**Exercise goal**
A single number is the answer here: how many lines below include "provisioner"?

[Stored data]
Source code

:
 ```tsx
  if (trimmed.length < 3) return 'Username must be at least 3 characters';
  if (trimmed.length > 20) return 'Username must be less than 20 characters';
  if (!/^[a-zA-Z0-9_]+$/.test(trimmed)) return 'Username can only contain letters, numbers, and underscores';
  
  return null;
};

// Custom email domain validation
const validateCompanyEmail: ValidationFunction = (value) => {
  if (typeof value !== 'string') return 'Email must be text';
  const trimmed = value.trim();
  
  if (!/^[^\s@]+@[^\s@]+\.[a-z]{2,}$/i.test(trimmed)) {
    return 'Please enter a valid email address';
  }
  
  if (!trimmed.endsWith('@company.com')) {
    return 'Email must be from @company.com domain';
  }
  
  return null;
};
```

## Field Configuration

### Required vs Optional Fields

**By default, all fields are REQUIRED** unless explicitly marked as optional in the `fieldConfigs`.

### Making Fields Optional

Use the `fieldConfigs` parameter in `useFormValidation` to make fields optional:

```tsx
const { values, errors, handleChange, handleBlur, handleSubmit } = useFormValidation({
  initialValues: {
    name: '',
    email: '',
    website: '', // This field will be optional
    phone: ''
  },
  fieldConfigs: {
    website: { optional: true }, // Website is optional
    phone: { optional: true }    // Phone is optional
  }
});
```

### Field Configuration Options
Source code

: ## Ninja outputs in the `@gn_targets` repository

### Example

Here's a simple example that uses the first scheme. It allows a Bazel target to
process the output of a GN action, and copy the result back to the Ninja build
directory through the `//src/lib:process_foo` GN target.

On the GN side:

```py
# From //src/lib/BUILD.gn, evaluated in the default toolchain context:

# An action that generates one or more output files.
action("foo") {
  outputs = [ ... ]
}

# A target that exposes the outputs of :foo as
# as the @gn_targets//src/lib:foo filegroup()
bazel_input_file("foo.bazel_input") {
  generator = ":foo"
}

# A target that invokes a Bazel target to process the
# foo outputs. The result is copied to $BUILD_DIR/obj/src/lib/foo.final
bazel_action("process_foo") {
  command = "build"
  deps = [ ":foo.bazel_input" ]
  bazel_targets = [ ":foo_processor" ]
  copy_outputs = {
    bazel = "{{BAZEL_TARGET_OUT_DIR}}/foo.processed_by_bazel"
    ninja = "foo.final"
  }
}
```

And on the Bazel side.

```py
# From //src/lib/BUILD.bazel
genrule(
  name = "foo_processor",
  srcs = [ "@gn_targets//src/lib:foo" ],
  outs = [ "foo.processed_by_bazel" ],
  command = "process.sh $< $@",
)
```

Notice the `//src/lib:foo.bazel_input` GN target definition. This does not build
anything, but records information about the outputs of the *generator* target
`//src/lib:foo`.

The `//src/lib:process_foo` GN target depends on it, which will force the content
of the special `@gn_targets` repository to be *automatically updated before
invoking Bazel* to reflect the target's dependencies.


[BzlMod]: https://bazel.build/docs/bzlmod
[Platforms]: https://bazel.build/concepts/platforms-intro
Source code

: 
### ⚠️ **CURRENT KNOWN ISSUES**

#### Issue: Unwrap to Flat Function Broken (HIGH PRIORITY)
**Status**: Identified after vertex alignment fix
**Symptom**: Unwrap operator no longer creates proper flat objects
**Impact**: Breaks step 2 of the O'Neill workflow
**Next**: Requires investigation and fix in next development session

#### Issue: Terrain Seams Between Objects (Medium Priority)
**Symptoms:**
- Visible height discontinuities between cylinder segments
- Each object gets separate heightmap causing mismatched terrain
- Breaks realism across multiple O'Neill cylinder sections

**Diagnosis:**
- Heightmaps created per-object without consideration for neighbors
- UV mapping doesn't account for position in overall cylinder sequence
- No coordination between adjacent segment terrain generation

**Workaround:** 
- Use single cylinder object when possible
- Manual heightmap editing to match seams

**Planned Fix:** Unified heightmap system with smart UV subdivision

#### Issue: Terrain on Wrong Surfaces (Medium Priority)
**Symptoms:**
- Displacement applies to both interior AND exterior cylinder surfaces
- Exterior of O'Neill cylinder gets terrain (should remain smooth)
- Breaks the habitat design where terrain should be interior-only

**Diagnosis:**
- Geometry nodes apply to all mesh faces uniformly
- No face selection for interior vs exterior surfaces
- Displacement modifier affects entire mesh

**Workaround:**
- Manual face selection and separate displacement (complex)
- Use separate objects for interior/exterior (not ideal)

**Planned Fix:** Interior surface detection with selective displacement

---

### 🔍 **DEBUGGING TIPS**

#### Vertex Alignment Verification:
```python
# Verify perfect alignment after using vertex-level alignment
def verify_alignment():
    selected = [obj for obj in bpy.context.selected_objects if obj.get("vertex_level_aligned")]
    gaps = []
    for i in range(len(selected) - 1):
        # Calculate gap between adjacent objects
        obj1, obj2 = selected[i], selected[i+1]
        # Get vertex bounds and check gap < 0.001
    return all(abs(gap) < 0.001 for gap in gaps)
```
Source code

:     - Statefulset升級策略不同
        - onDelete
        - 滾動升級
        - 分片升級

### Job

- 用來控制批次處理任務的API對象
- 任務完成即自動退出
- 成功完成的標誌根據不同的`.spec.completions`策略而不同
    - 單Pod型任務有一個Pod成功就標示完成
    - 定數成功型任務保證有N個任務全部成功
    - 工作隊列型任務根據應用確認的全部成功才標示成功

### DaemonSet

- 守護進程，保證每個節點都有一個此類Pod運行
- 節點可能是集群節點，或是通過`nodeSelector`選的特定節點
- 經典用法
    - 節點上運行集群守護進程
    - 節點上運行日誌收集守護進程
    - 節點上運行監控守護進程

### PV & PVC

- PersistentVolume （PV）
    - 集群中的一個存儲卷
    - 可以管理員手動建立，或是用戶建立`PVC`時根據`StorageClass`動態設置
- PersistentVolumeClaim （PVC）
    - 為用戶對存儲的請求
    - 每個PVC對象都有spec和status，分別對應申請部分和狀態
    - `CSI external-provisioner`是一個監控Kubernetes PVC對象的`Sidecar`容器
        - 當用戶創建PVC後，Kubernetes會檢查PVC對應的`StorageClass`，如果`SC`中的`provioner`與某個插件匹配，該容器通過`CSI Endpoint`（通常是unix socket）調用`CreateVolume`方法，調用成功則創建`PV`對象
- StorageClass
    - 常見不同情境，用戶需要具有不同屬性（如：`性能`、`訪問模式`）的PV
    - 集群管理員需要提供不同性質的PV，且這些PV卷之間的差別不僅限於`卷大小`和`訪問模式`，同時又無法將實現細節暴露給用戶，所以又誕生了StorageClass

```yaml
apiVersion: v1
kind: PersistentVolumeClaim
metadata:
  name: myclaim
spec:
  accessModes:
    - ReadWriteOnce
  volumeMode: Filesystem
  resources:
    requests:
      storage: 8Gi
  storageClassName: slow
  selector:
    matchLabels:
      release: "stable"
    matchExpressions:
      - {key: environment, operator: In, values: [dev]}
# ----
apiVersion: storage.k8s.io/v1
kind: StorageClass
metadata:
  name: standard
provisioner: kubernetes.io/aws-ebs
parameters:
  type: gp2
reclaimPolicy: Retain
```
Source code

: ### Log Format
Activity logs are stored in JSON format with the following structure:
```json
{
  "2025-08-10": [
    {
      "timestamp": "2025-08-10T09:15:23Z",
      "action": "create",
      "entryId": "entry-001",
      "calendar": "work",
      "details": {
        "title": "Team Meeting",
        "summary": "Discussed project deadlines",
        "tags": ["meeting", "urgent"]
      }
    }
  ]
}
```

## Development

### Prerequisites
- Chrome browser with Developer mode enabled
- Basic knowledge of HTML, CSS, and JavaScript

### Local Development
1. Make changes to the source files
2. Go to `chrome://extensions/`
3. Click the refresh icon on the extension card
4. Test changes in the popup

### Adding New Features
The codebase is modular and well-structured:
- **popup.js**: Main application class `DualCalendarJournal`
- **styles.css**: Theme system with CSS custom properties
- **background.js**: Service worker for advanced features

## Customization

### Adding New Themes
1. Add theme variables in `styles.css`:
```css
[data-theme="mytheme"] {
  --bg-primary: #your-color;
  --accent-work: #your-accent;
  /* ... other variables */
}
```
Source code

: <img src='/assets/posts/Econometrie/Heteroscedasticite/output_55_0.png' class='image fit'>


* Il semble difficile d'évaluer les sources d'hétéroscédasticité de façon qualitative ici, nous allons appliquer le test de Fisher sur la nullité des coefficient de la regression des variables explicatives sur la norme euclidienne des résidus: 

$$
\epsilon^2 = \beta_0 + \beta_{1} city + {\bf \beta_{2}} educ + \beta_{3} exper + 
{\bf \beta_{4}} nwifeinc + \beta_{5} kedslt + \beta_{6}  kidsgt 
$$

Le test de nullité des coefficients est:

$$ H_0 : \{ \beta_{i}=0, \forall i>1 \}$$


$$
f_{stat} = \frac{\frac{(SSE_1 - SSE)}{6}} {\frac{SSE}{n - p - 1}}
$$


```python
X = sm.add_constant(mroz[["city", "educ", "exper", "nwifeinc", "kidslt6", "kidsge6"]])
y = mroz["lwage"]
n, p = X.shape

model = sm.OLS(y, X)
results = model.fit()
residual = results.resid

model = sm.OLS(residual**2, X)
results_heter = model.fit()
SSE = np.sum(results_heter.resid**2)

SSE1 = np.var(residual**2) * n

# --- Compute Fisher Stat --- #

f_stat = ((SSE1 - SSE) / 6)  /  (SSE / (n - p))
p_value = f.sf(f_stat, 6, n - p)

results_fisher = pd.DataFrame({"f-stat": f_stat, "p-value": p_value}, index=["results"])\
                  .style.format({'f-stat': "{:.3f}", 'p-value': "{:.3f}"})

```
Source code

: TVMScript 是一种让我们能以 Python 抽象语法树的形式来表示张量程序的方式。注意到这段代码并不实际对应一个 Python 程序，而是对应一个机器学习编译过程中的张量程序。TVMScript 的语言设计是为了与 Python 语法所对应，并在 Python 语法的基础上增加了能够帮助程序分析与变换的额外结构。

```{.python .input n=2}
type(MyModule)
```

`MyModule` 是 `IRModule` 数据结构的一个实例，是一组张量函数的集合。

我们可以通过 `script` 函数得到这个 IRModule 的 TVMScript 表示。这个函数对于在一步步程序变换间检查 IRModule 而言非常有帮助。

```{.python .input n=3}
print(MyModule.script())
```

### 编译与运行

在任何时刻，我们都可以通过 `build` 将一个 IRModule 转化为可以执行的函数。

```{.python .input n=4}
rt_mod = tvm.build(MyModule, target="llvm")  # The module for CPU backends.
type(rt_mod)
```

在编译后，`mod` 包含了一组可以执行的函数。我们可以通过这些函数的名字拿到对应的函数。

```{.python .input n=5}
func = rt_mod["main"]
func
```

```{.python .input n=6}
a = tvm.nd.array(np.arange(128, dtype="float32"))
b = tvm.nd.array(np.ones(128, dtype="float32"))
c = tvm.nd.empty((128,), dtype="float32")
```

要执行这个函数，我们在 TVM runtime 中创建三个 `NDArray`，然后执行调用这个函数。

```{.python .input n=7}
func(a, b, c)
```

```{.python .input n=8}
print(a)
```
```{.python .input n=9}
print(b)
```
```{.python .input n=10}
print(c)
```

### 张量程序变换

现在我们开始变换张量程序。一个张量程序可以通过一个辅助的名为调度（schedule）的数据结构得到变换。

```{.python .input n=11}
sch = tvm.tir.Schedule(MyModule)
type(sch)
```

**Response area**
2